The most controversial of the administration’s proposals, floated by Commerce Secretary Wilbur Ross, would incorporate a sunset clause in the deal, causing Nafta to automatically expire unless all three countries voted periodically to continue it. That provision has drawn swift condemnation from the chamber and other industry groups like the National Association of Manufacturers, which say that it would instill so much uncertainty in the future of Nafta that it would basically nullify the trade agreement.
Another contentious push by the United States centers on changing Nafta’s rules governing how much of a product needs to be made in North America in order to enjoy tariff-free trade between the countries. The United States is pushing for higher levels, including a requirement to make 85 percent of the value of automobiles and auto parts in North America, up from 62.5 percent currently, and an additional requirement for 50 percent of the value to come from the United States.
That has pitted some of the world’s biggest auto companies against the Trump administration. Industry representatives say such high and complex barriers could deter companies from manufacturing in the United States altogether.
The administration has also proposed limits on the number of federal government contracts that Mexican and Canadian companies can win, as well as significant changes to how disputes are resolved under Nafta.
Business groups say they are firmly opposed to an American push to curtail a provision called investor-state dispute settlement, which allows companies to sue Canada, Mexico and the United States for unfair treatment under Nafta. Meanwhile, Canada has said that it will not consider dispensing with another provision, Nafta’s Chapter 19, which allows countries to challenge each other’s anti-dumping and countervailing duty decisions before an independent panel.
In his remarks Tuesday, Mr. Donohue called the administration’s proposed changes to these provisions “unnecessary and unacceptable.”
Mr. Donohue’s remarks followed a sharp exchange of words between the Chamber of Commerce, the country’s most powerful business lobby, and the Trump administration on Friday.
John Murphy, senior vice president of international policy for the chamber, said the administration’s proposals had “no identifiable constituency backing them” and had sparked “a remarkable degree of unity in their rejection.” He added that business leaders had perhaps never been at odds with an administration over a trade negotiation on so many fronts.
Hours later, the administration fired back.
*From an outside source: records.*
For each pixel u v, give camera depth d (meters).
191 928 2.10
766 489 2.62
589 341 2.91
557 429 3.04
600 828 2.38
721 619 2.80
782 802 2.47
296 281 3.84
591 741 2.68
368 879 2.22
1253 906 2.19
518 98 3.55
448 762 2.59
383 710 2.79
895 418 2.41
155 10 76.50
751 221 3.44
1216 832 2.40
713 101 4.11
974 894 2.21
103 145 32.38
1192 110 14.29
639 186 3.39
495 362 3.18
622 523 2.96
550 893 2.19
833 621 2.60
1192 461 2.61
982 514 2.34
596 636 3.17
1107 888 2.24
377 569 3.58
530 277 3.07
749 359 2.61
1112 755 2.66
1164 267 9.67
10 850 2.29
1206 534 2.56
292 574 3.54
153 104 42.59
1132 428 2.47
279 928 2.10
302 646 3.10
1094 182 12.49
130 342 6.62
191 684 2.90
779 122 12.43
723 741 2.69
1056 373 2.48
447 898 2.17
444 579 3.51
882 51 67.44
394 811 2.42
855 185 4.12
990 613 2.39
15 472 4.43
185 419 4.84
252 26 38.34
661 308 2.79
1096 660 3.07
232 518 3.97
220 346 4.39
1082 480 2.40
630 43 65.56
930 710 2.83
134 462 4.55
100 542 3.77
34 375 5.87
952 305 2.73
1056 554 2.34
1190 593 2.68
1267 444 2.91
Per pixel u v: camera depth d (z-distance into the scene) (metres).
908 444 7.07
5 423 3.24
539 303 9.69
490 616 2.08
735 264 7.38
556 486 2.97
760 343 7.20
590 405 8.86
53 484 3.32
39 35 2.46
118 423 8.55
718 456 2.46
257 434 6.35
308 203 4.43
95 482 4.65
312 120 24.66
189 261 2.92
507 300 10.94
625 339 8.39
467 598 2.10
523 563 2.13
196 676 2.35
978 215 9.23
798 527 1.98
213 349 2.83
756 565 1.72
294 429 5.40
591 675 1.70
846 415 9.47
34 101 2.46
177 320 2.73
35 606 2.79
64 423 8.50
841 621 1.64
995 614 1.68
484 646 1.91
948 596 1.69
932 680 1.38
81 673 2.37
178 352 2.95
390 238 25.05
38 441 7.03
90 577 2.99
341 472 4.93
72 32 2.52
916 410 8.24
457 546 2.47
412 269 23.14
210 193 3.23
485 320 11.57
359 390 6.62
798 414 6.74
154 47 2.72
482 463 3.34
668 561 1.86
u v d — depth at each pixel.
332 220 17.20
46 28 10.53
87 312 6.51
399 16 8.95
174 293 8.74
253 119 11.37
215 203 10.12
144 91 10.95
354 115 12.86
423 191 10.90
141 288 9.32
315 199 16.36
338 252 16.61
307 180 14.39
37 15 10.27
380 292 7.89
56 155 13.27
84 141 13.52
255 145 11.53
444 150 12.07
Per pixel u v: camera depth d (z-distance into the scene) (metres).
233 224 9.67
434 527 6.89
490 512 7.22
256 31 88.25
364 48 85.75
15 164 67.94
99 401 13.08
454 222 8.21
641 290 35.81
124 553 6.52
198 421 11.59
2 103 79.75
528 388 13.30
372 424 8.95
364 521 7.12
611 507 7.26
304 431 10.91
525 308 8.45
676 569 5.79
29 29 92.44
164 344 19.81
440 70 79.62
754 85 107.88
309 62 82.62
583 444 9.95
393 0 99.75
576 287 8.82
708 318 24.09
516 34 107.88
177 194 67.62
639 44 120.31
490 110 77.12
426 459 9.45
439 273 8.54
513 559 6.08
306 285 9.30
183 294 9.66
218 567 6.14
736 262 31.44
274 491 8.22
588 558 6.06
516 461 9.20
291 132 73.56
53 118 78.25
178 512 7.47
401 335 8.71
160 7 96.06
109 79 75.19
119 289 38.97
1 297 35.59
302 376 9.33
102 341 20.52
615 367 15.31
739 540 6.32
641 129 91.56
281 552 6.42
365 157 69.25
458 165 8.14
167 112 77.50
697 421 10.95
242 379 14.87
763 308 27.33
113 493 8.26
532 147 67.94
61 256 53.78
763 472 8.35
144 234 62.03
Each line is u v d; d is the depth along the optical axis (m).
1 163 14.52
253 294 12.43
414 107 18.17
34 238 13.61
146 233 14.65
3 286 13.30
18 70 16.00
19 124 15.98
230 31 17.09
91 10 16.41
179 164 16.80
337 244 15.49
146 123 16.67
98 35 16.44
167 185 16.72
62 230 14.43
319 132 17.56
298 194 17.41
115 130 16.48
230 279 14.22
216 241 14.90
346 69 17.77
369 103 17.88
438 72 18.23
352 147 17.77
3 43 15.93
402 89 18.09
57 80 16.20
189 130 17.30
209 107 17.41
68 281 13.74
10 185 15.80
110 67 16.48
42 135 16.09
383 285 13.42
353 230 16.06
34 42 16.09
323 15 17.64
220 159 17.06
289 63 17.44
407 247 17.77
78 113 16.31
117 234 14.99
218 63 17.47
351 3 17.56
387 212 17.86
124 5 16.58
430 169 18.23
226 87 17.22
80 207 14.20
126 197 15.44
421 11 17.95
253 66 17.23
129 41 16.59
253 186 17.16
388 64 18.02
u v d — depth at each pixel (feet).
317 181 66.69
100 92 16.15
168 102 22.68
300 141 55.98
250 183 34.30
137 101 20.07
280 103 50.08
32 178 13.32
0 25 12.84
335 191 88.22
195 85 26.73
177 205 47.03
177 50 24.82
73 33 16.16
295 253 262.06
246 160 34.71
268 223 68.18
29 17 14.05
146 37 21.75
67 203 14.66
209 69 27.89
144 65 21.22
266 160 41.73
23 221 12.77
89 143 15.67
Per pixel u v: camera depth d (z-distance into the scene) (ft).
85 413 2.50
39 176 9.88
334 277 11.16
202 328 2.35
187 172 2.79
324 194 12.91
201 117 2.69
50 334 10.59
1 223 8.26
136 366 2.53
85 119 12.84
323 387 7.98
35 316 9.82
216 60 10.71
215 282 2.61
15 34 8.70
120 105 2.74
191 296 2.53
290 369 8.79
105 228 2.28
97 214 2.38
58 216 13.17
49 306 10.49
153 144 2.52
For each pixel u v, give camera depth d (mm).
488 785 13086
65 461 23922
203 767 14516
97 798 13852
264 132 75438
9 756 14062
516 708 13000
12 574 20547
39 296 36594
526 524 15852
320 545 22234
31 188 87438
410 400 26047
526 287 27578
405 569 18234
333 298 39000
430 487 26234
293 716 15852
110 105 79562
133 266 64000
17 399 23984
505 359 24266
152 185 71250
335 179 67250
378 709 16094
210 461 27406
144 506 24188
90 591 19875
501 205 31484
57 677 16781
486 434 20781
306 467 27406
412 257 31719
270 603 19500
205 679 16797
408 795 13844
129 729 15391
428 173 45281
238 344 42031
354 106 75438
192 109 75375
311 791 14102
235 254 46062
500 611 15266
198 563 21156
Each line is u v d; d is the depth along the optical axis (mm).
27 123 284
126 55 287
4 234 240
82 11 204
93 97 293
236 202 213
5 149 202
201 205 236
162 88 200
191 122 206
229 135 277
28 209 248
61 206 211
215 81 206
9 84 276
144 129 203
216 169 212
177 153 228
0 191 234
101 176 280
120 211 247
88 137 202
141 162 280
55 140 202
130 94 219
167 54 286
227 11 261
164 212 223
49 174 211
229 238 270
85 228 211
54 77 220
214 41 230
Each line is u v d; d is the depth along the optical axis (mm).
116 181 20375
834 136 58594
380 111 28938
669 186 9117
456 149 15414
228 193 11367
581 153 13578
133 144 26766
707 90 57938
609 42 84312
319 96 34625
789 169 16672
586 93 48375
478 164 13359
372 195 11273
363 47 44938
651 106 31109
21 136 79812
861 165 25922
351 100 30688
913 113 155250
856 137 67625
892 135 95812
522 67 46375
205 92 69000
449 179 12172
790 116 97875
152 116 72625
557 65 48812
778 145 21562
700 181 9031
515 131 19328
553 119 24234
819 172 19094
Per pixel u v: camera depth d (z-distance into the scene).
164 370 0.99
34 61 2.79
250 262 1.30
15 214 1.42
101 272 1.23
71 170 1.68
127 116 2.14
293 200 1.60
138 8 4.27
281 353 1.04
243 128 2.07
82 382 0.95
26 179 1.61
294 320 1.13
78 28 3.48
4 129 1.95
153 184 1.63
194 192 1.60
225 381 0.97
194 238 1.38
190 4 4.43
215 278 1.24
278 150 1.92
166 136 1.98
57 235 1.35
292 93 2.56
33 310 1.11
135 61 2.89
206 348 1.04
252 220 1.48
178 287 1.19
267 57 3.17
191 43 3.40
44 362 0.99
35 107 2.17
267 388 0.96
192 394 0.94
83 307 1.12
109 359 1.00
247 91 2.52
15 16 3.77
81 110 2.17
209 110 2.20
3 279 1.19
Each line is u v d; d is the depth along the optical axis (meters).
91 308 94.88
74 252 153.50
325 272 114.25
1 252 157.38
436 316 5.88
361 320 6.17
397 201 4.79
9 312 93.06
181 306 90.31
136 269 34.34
“The president has been clear that Nafta has been a disaster for many Americans, and achieving his objectives requires substantial change,” said Emily Davis, a spokeswoman for the trade representative. “These changes of course will be opposed by entrenched Washington lobbyists and trade associations. We have always understood that draining the swamp would be controversial in Washington.”
Mr. Trump is known for taking a tough negotiating stance, and analysts said the administration might view its ambitious opening requests as a way to gain more leverage in the Nafta negotiations.
But Mr. Murphy and others in the business community cautioned that such an approach would probably be ill-fated. In both Canada and Mexico, Mr. Trump is unpopular, and caving to his demands could have devastating consequences for local politicians. Mexican government officials have repeatedly said they would not negotiate with a gun to the head.
“There’s an old adage in negotiations, never take a hostage you wouldn’t shoot,” Mr. Murphy said.